Twelfth Card, by Jeffery Deaver
#6 Lincoln Rhymes series
“You like that actor broke his neck?” She slurped her coffee, added more sugar. Slurped again.
“An’ you can’t move nothin’?”
“Keesh,” Geneva whispered. “Chill, girl.”
“Just, you know, damn.”
Paraplegic Lincoln Rhymes is back in his Upper West side townhouse with his usual cast of of friends. This time he is called to investigate an attempted attack in Harlem on 16 year old Geneva Settle. Geneva was researching her ancestor, Charles Singleton who had been a freed slave 140 years ago, when she had eluded an attack using her street smarts. The attacker goes on to kill a bystander and a police officer at the scene, so it is all hands on deck to protect the girl and to find out what had made her a target.
Lincoln is also dealing with some personal insecurities. After months of machines working his paralyzed body it is finally time to find out if it has made any difference and he is willing to use any excuse to put this off. Sellitto has a close encounter with the killer and has become a bit gun-shy, a bad thing when you are chasing dangerous men and women everyday and a good way to get yourself killed. Kara, the musician from the last book makes a small appearance.

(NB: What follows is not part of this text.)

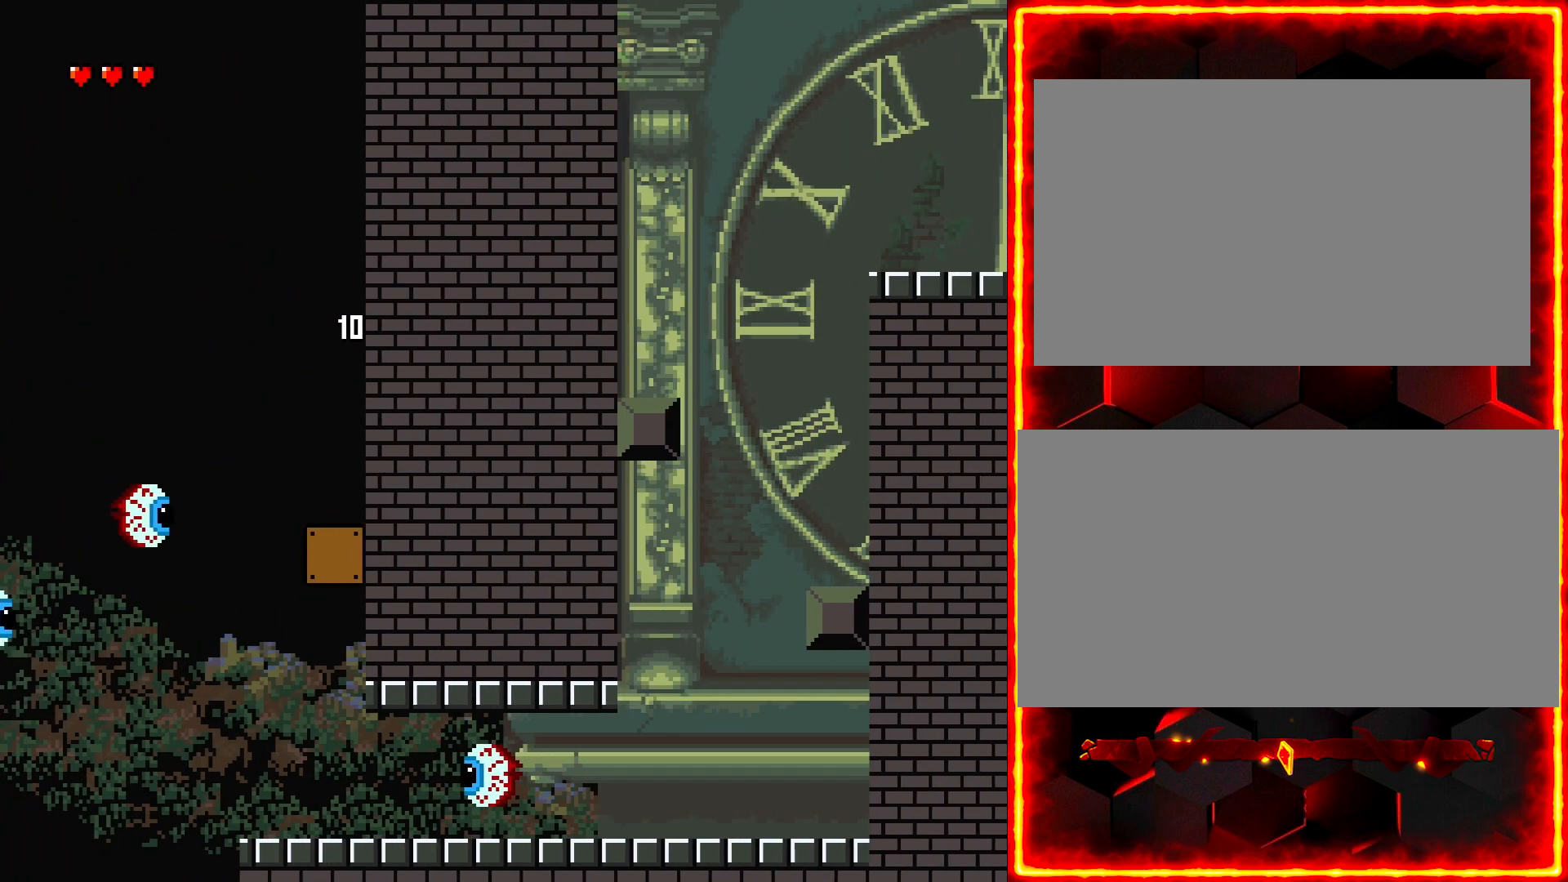
{"buttons": [], "events": []}
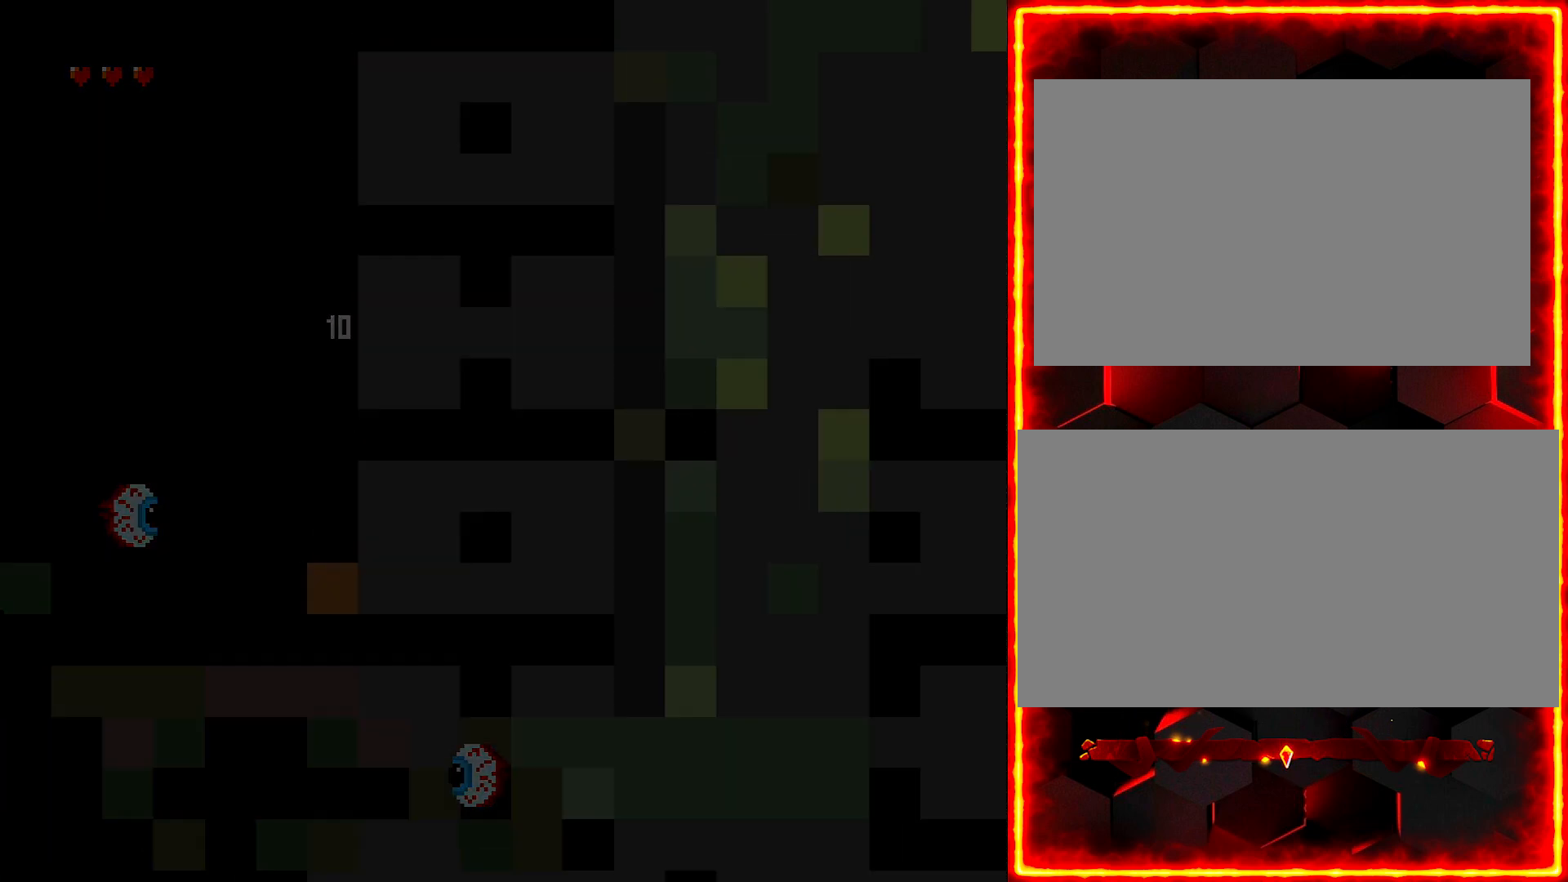
{"buttons": [], "events": []}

This was my least favorite of the series so far for a few reasons, but what it all comes back to is that is felt more like a politically correct history lesson than a thrilling mystery. The slang used by Geneva and her best friend seemed stereotypical and tired. The old mystery involving the freed slave also working with the black activists of the time was not interesting enough to keep the story moving. I’m no lawyer, but the end seemed very outlandish to me.
Deaver’s books are always well written, fast-paced, and full of many twists and turns. This one was too, it just wasn’t quite up to the level of his others. And it did seem very appropriate to be reading this while I was in New York!